_Raw records_

-*-

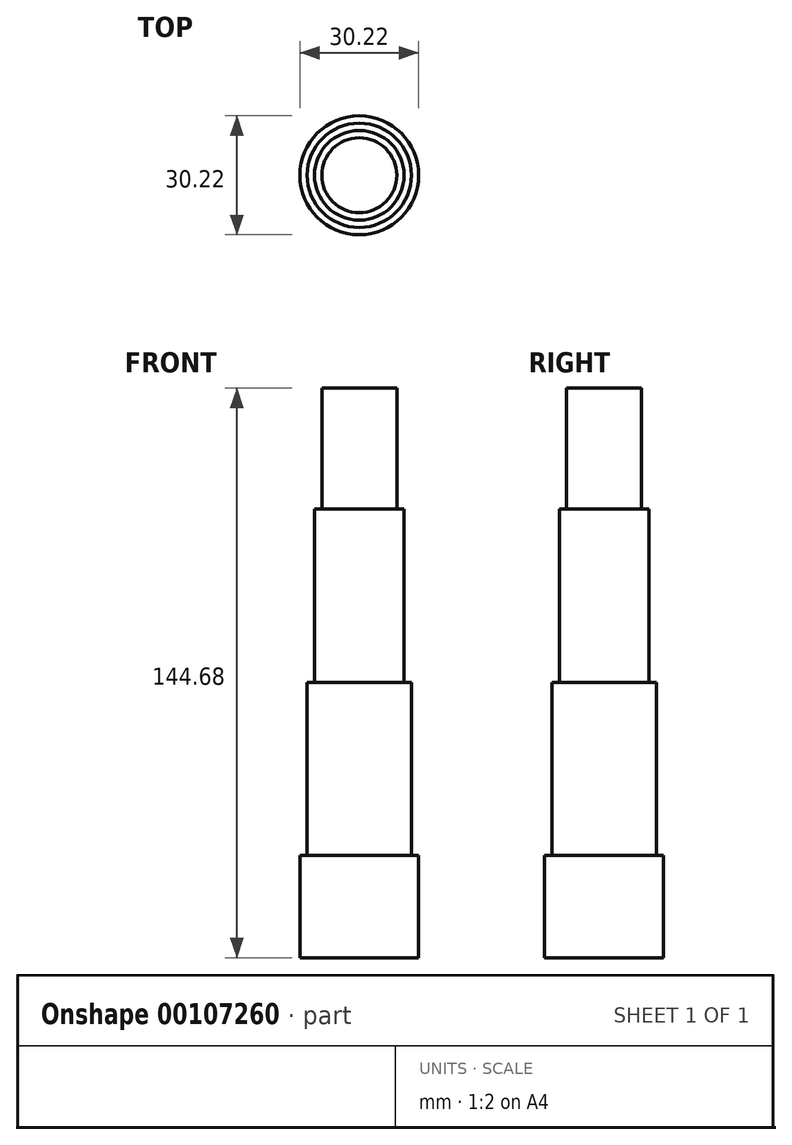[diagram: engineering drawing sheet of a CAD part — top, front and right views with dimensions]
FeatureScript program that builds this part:
annotation { "Feature Type Name" : "Feature", "Feature Type Description" : "" }
export const myFeature = defineFeature(function(context is Context, id is Id, definition is map)
    precondition{}
    {
        {
            var Q0;
            Q0=qCreatedBy(makeId("Front.planeOp"),FACE);
            var sketch = newSketch(context, id + "F0", { "sketchPlane" : qUnion([Q0])});
            skLineSegment(sketch, "E0", {"start": v(0, 0) * mm, "end": v(0, 109.86) * mm, "construction": true});
            skLineSegment(sketch, "E1.bottom", {"start": v(-15.1, 10.32) * mm, "end": v(-31.75, 10.32) * mm, "construction": true});
            skLineSegment(sketch, "E1.top", {"start": v(-15.1, -10.32) * mm, "end": v(-31.75, -10.32) * mm, "construction": true});
            skLineSegment(sketch, "E1.left", {"start": v(-15.1, 10.32) * mm, "end": v(-15.1, -10.32) * mm, "construction": true});
            skLineSegment(sketch, "E1.right", {"start": v(-31.75, 10.32) * mm, "end": v(-31.75, -10.32) * mm, "construction": true});
            skPoint(sketch, "E1.middle", {"position": v(-23.43, 0) * mm});
            skLineSegment(sketch, "E2.bottom", {"start": v(-9.52, 121.37) * mm, "end": v(-24.61, 121.37) * mm, "construction": true});
            skLineSegment(sketch, "E2.top", {"start": v(-9.52, 98.34) * mm, "end": v(-24.61, 98.34) * mm, "construction": true});
            skLineSegment(sketch, "E2.left", {"start": v(-9.53, 121.37) * mm, "end": v(-9.53, 98.34) * mm, "construction": true});
            skLineSegment(sketch, "E2.right", {"start": v(-24.61, 121.37) * mm, "end": v(-24.61, 98.34) * mm, "construction": true});
            skPoint(sketch, "E2.middle", {"position": v(-17.07, 109.86) * mm});
            skLineSegment(sketch, "E3", {"start": v(-9.53, 129.04) * mm, "end": v(-9.53, 98.34) * mm});
            skLineSegment(sketch, "E4", {"start": v(-11.39, 98.34) * mm, "end": v(-11.39, 54.33) * mm});
            skLineSegment(sketch, "E5", {"start": v(-11.39, 54.33) * mm, "end": v(-13.25, 54.33) * mm});
            skLineSegment(sketch, "E6", {"start": v(-13.25, 54.33) * mm, "end": v(-13.25, 10.32) * mm});
            skLineSegment(sketch, "E7", {"start": v(-15.1, 10.32) * mm, "end": v(-13.25, 10.32) * mm});
            skLineSegment(sketch, "E8", {"start": v(-11.39, 98.34) * mm, "end": v(-9.52, 98.34) * mm});
            skLineSegment(sketch, "E9", {"start": v(-15.1, 10.32) * mm, "end": v(-15.1, -15.64) * mm});
            skLineSegment(sketch, "E10", {"start": v(-9.53, 129.04) * mm, "end": v(0, 129.04) * mm});
            skLineSegment(sketch, "E11", {"start": v(0, 129.04) * mm, "end": v(0, -15.64) * mm});
            skLineSegment(sketch, "E12", {"start": v(0, -15.64) * mm, "end": v(-15.1, -15.64) * mm});
            skSolve(sketch);
        }
        {
            var Q0;
            Q0 = qSketchRegion(id + "F0", true);
            var Q1;
            Q1=sQuery(id+"F0.wireOp",EDGE,"E11");
            revolve(context, id + "F1", {"entities" : qUnion([Q0]), "axis" : qUnion([Q1]), "revolveType" : RevolveType.FULL});
        }
    });
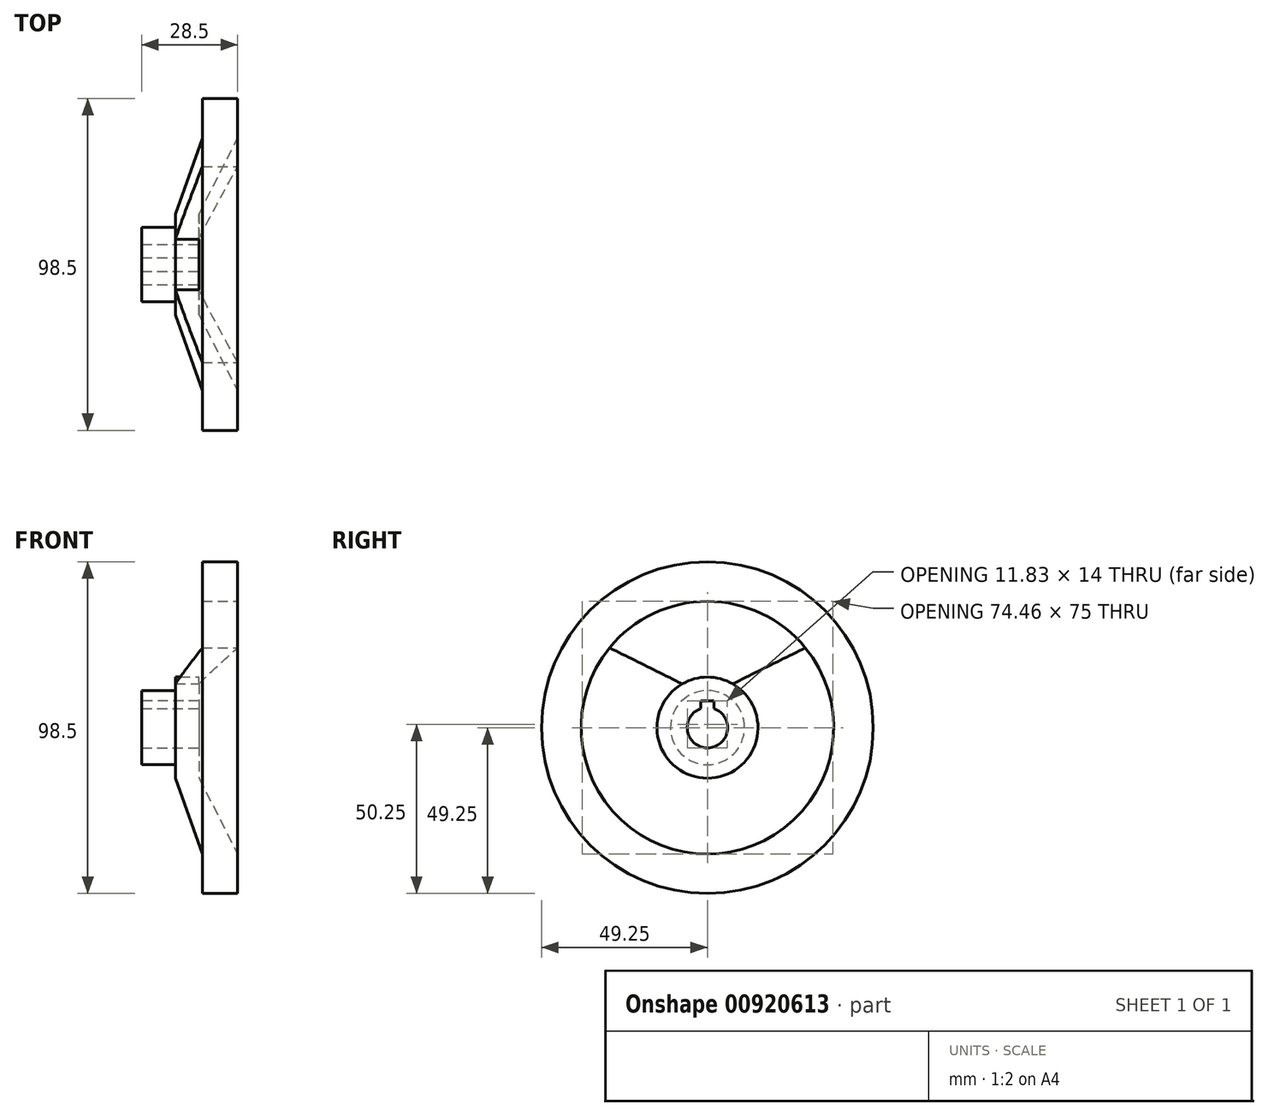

-*-

_Written request_
Report each line above that contains the string "bottom".

_Expected output_
            skLineSegment(sketch, "E1.bottom", {"start": v(-15.1, 10.32) * mm, "end": v(-31.75, 10.32) * mm, "construction": true});
            skLineSegment(sketch, "E2.bottom", {"start": v(-9.52, 121.37) * mm, "end": v(-24.61, 121.37) * mm, "construction": true});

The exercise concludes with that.